- _Input for this task_
==================================================

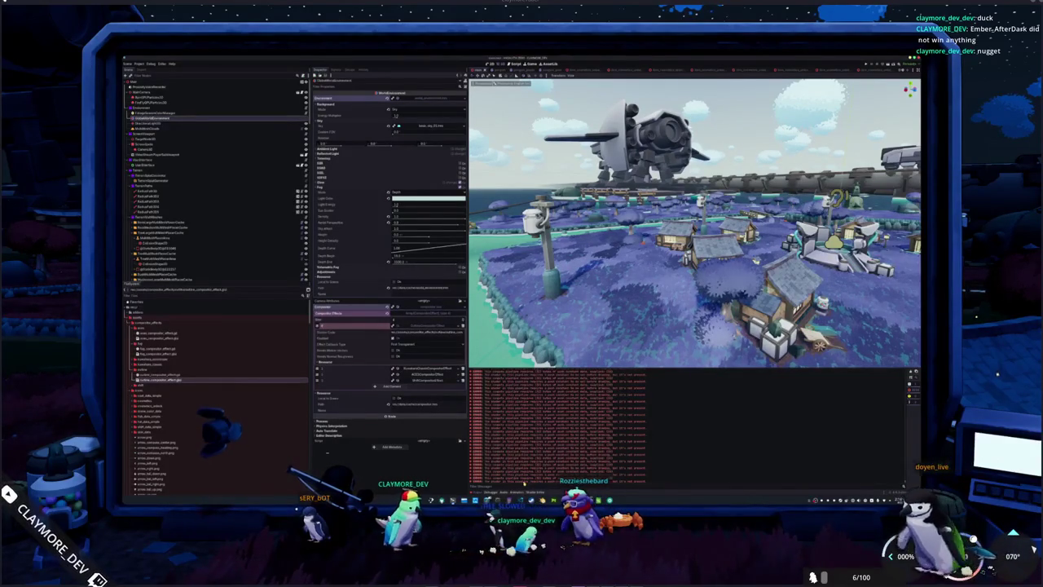
key("alt+Tab")
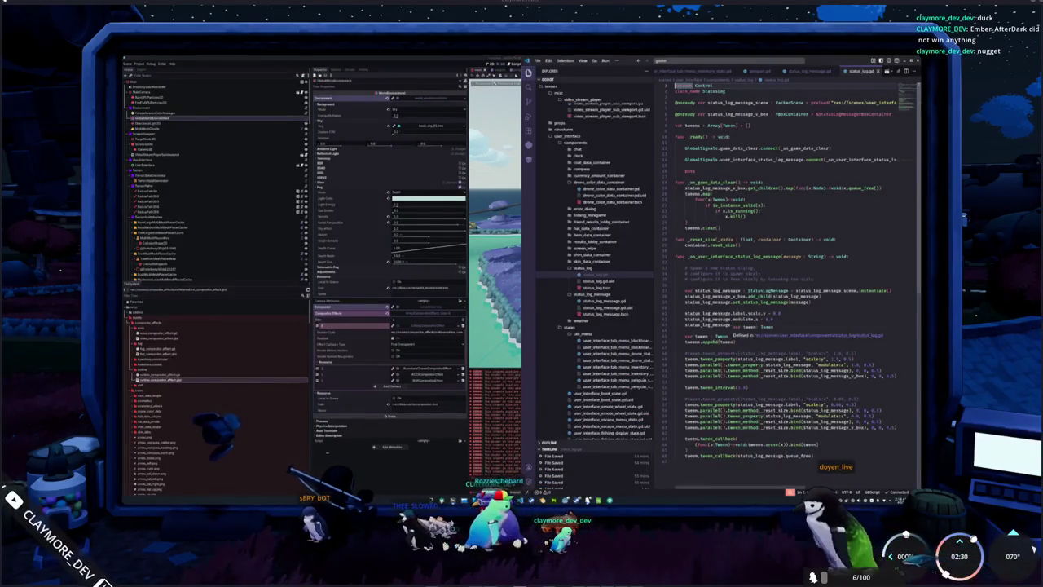
Step: Switch back to VS Code and open outline_compositor_effect.gd for editing
key("alt+Tab")
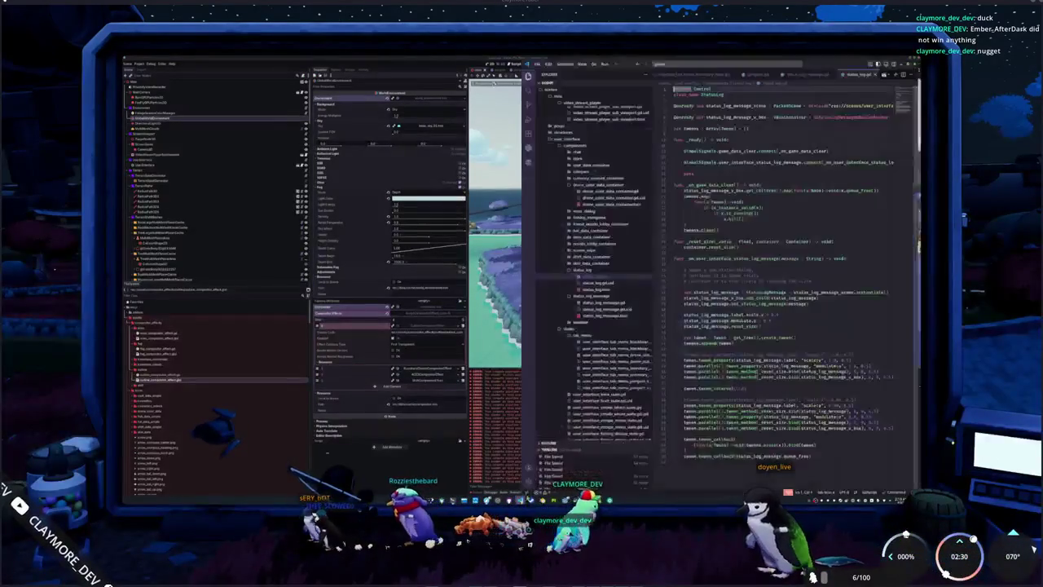
scroll(604, 233, "up", 10)
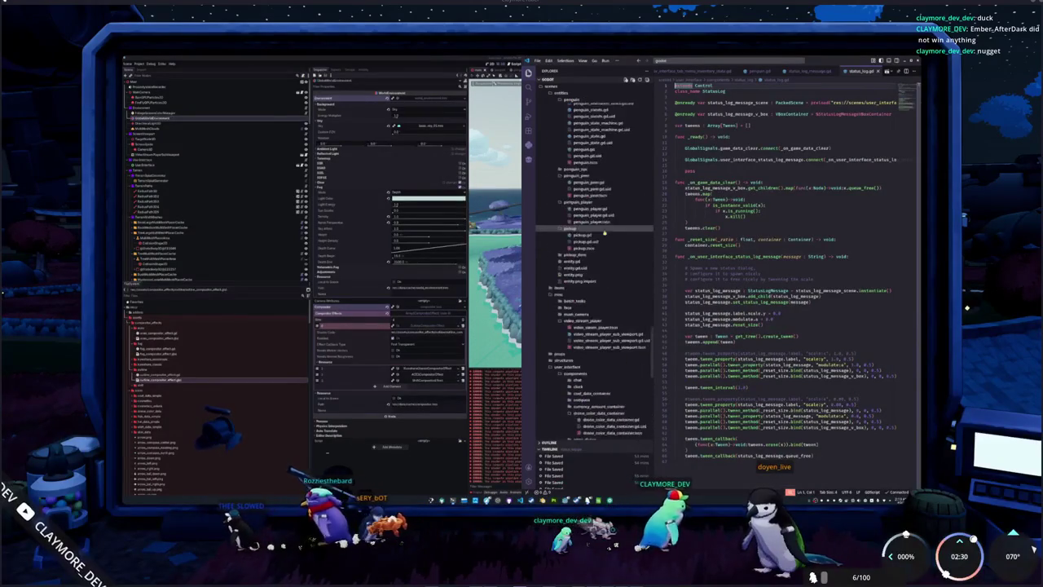
scroll(604, 233, "up", 10)
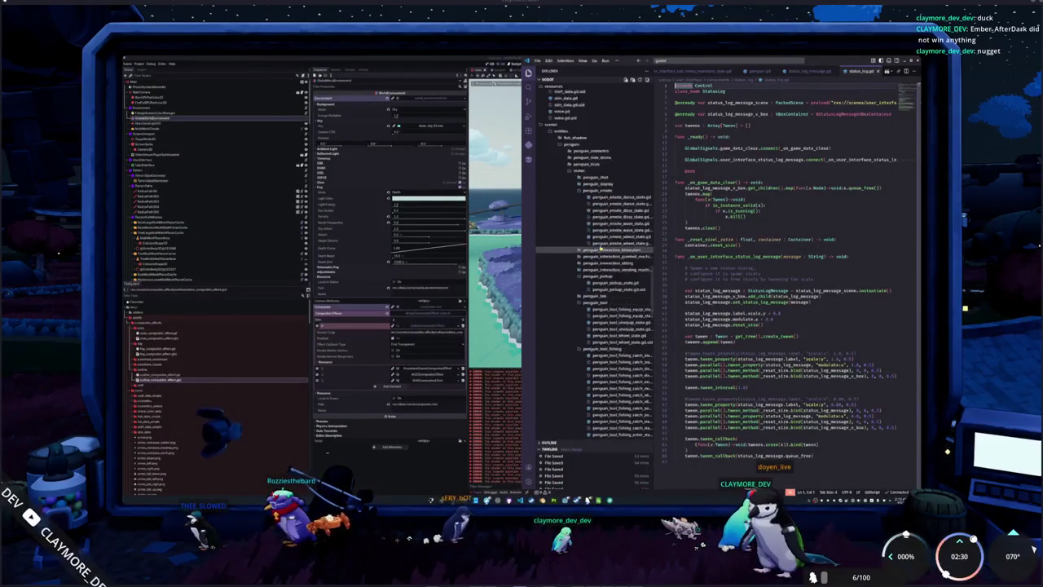
scroll(601, 248, "up", 10)
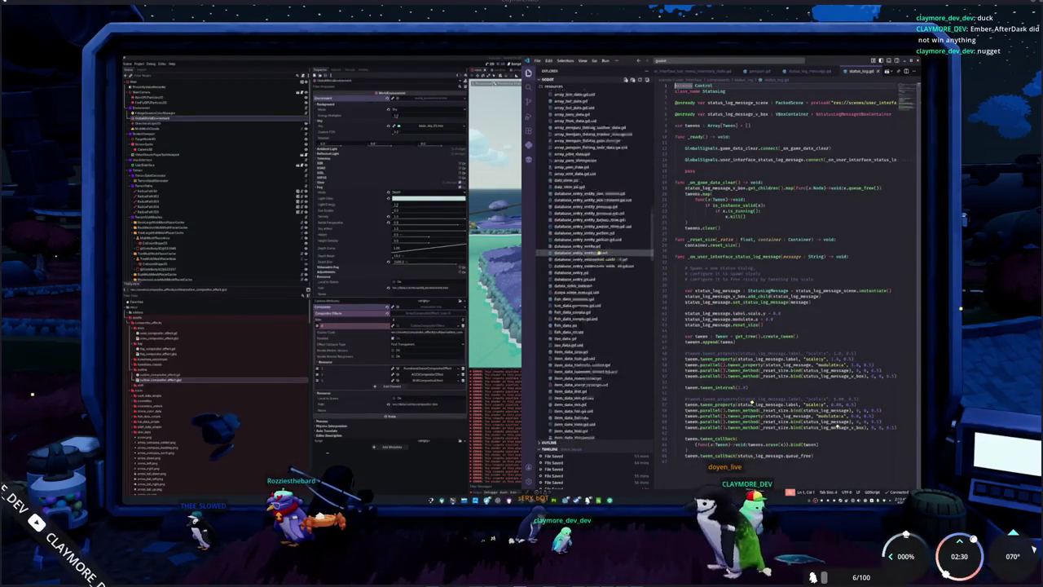
scroll(601, 249, "up", 10)
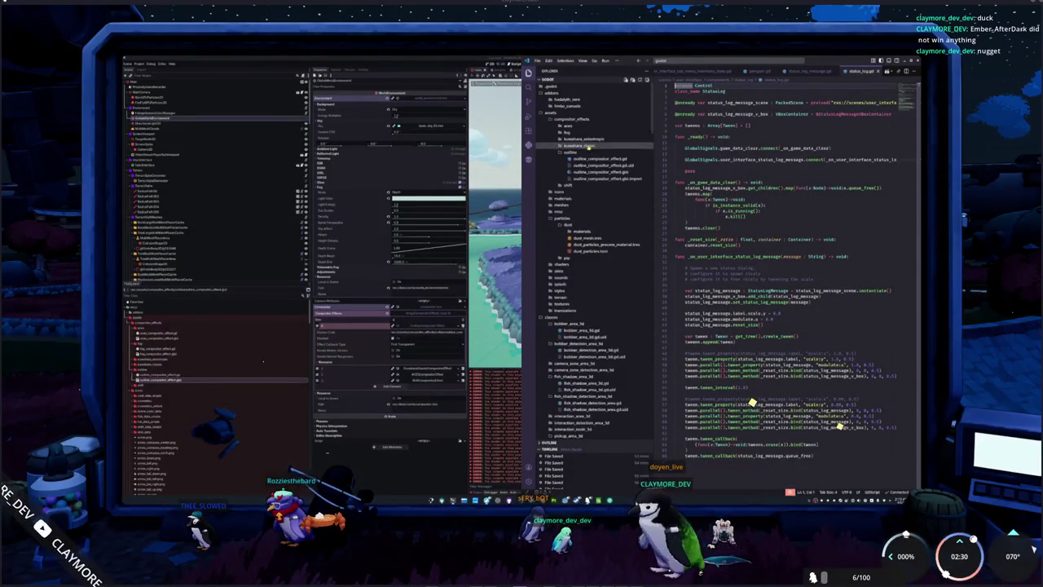
left_click(599, 159)
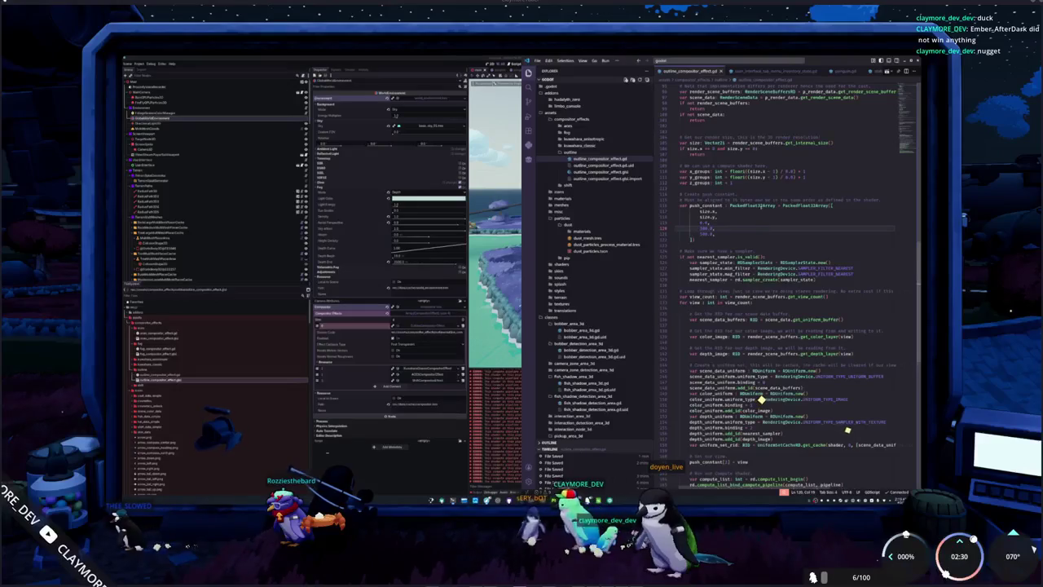
Step: Scroll to the compute_list dispatch block and place the caret after compute_list_end
scroll(740, 229, "up", 3)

==================================================

Omit the pictures and output all remaining material exactly.

key("alt+Tab")
Step: Switch back to VS Code and open outline_compositor_effect.gd for editing
key("alt+Tab")
scroll(604, 233, "up", 10)
scroll(604, 233, "up", 10)
scroll(601, 248, "up", 10)
scroll(601, 249, "up", 10)
left_click(599, 159)
Step: Scroll to the compute_list dispatch block and place the caret after compute_list_end
scroll(740, 229, "up", 3)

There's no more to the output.